* **Task objective**
The entries below are to be restated exactly, and their images are to be omitted.

* **Data supplied**

************

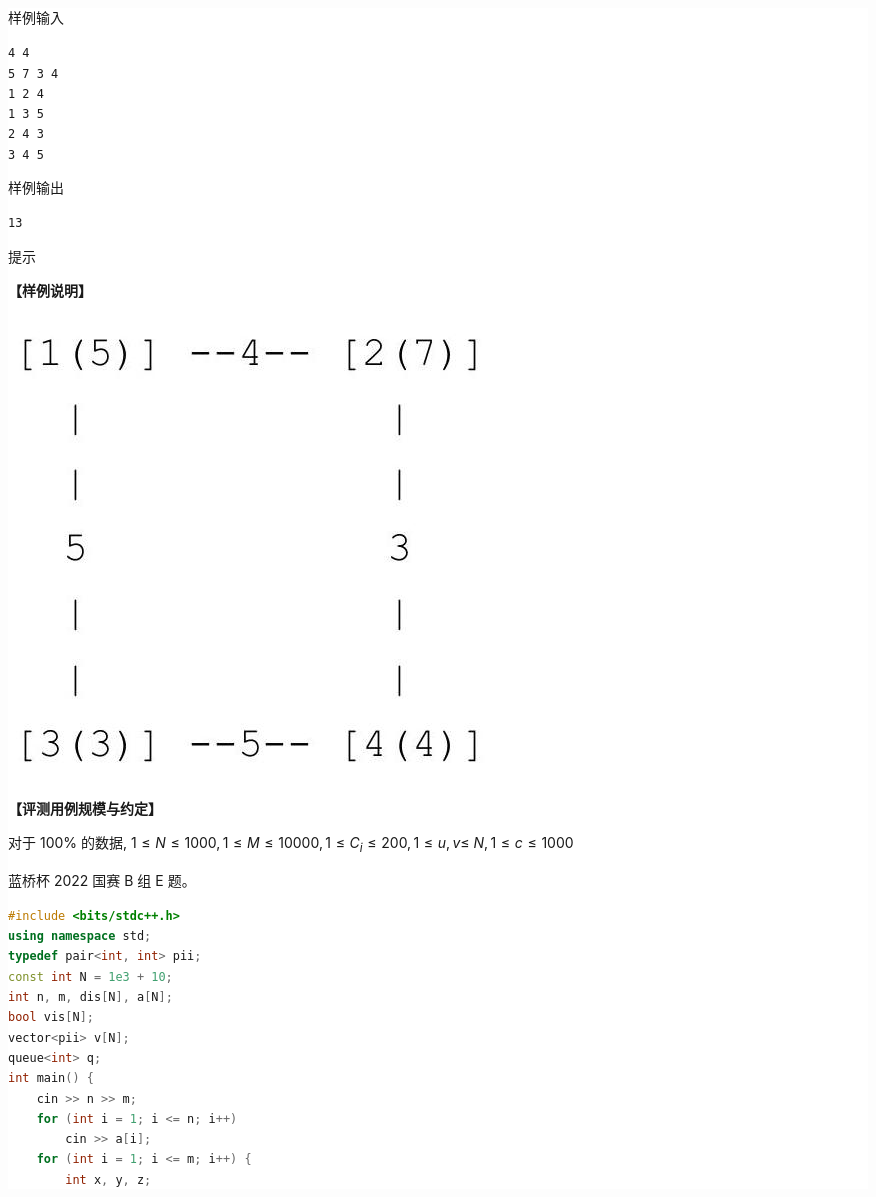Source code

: 样例输入 

```
4 4
5 7 3 4
1 2 4
1 3 5
2 4 3
3 4 5
```

样例输出 

```
13
```

提示

**【样例说明】**

![P8802.jpg](../assets/images/P8802.jpg)

**【评测用例规模与约定】**

对于 $100 \%$ 的数据, $1 \leq N \leq 1000,1 \leq M \leq 10000,1 \leq C_{i} \leq 200,1 \leq u, v \leq$ $N, 1 \leq c \leq 1000$ 


蓝桥杯 2022 国赛 B 组 E 题。

```c++
#include <bits/stdc++.h>
using namespace std;
typedef pair<int, int> pii;
const int N = 1e3 + 10;
int n, m, dis[N], a[N];
bool vis[N];
vector<pii> v[N];
queue<int> q;
int main() {
    cin >> n >> m;
    for (int i = 1; i <= n; i++)
        cin >> a[i];
    for (int i = 1; i <= m; i++) {
        int x, y, z;
```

************

* **Result**
Source code

: 样例输入 

```
4 4
5 7 3 4
1 2 4
1 3 5
2 4 3
3 4 5
```

样例输出 

```
13
```

提示

**【样例说明】**

![P8802.jpg](../assets/images/P8802.jpg)

**【评测用例规模与约定】**

对于 $100 \%$ 的数据, $1 \leq N \leq 1000,1 \leq M \leq 10000,1 \leq C_{i} \leq 200,1 \leq u, v \leq$ $N, 1 \leq c \leq 1000$ 


蓝桥杯 2022 国赛 B 组 E 题。

```c++
#include <bits/stdc++.h>
using namespace std;
typedef pair<int, int> pii;
const int N = 1e3 + 10;
int n, m, dis[N], a[N];
bool vis[N];
vector<pii> v[N];
queue<int> q;
int main() {
    cin >> n >> m;
    for (int i = 1; i <= n; i++)
        cin >> a[i];
    for (int i = 1; i <= m; i++) {
        int x, y, z;
```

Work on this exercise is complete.